Non a caso oltre all'aumento dei finanziamenti avuti nella scorsa finanziaria (che devono sottolineo devono, essere fortemente incrementati nella prossima) il Governo ha presentato una legge delega di riforma della cooperazione. Ma per una vera svolta occorre che si affermi una filosofia altra, nuova. Un'idea che individui la cooperazione come il pilastro di quel concetto che nel movimento è declinato come altra economia. Non quindi un'economia aggiuntiva all'attuale, di nicchia ma un punto di vista che si cimenta con la globalizzazione e la sua crisi. Innanzi tutto è un'economia reale, di cose concrete, che vuol produrre benessere, benvivere e utilità sociale.L'opposto di quella finanziarizzazione speculativa che ha prodotto il crollo delle borse mondiali con pericolose conseguenze su risparmi e occupazione. Insomma una nuova cooperazione portatrice di proposte di trasformazioni dell'economia finanziaria, dal microcredito alla finanza etica.

Anche il lavoro svolto insieme al Sottosegretario all'Economia Grandi, che si è concretizzato attraverso un convegno svoltosi a Roma per il rilancio dell'uso della Tobin Tax proprio per finanziare le politiche di cooperazione, s'inserisce in quel percorso di ricerca di nuovi finanziamenti per la lotta alla povertà che l'Italia sta portando avanti anche aderendo al Leading Group on Solidarity Levies to Fund Development (meglio conosciuto come gruppo Lula-Chirac).

Se pensiamo a come Berlusconi avesse avanzato l'idea di una cooperazione finanziata dalle elemosine capiamo che si sta provando a ragionare, almeno, da un altro punto di vista.
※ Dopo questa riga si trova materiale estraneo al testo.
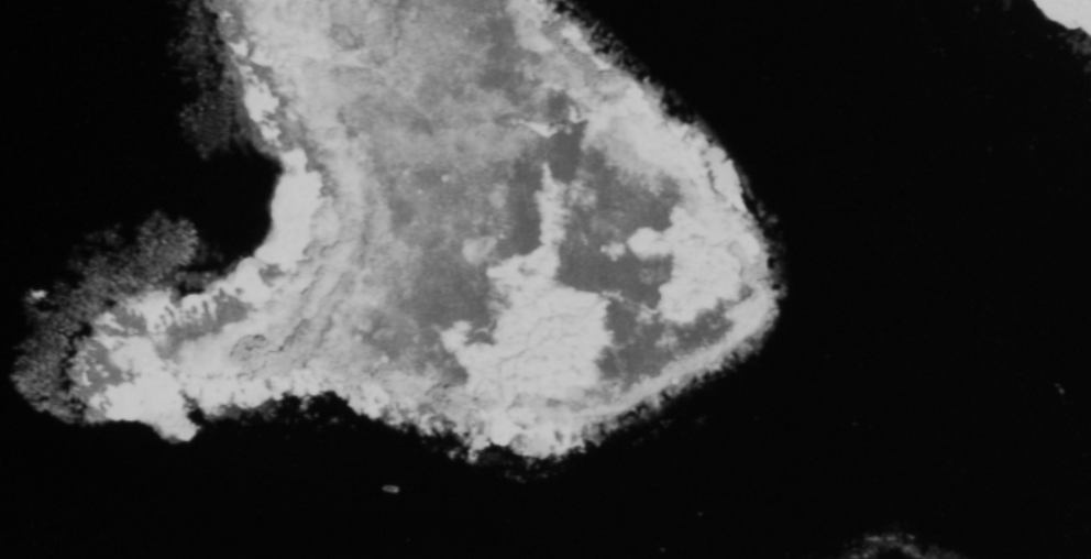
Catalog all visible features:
river: (907, 126)
river: (1049, 251)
E proprio per questo si deve essere preoccupati davanti alla possibilità che i provvedimenti sulle rendite finanziarie previsti dal programma e dal Dpef vengano disattesi.

Questa economia reale della cooperazione, nell'impostazione che abbiamo dato, poggia poi sui soggetti reali dei territori e non calati dall'alto, magari dalle grandi imprese.Parla delle economie rurali e femminili come chiave di volta di un nuovo rapporto con i Paesi dei tanti sud del mondo che hanno bisogno in realtà, di logiche autocentriche.

Si fonda sull'idea di una economia ambientale, dei beni comuni a partire dalla cooperazione per affermare la sovranità alimentare ed il diritto all'acqua. Tutti elementi messi a dura prova dalle politiche liberiste, basti pensare all'andamento dei negoziati Epa's. Considerando come il futuro dell'umanità passi per la realizzazione degli accordi di Kyoto e del dopo Kyoto e quindi su politiche che facciano perno sul discorso sulla difesa ambientale, ci accorgiamo che la cooperazione non è interstiziale ma la colonna portante. Il dopo Kyoto si potrà affermare solo in un quadro di cooperazione multilaterale capace di un governo condiviso, equo e ambientale.

La cooperazione può essere elemento centrale di una nuova politica estera, costruita sulla pace preventiva (in questo senso è importante l'istituzione e la formazione di corpi civili di pace a cui stiamo lavorando) senza la quale non si possono affrontare le sfide economiche che ci si presentano davanti a partire dai rapporti nuovi in costruzione con l'America Latina e l'Africa.

Insomma pezzi di un altro mondo possibile. Per raggiungere questi obiettivi è necessario mettere in relazione la politica con le pratiche sociali dei movimenti. Per questo la Finanziaria 2008 per essere la manovra economica sociale che gran parte del popolo dell'Unione si aspetta dovrà prevedere i conseguenti impegni finanziari anche in questo ambito.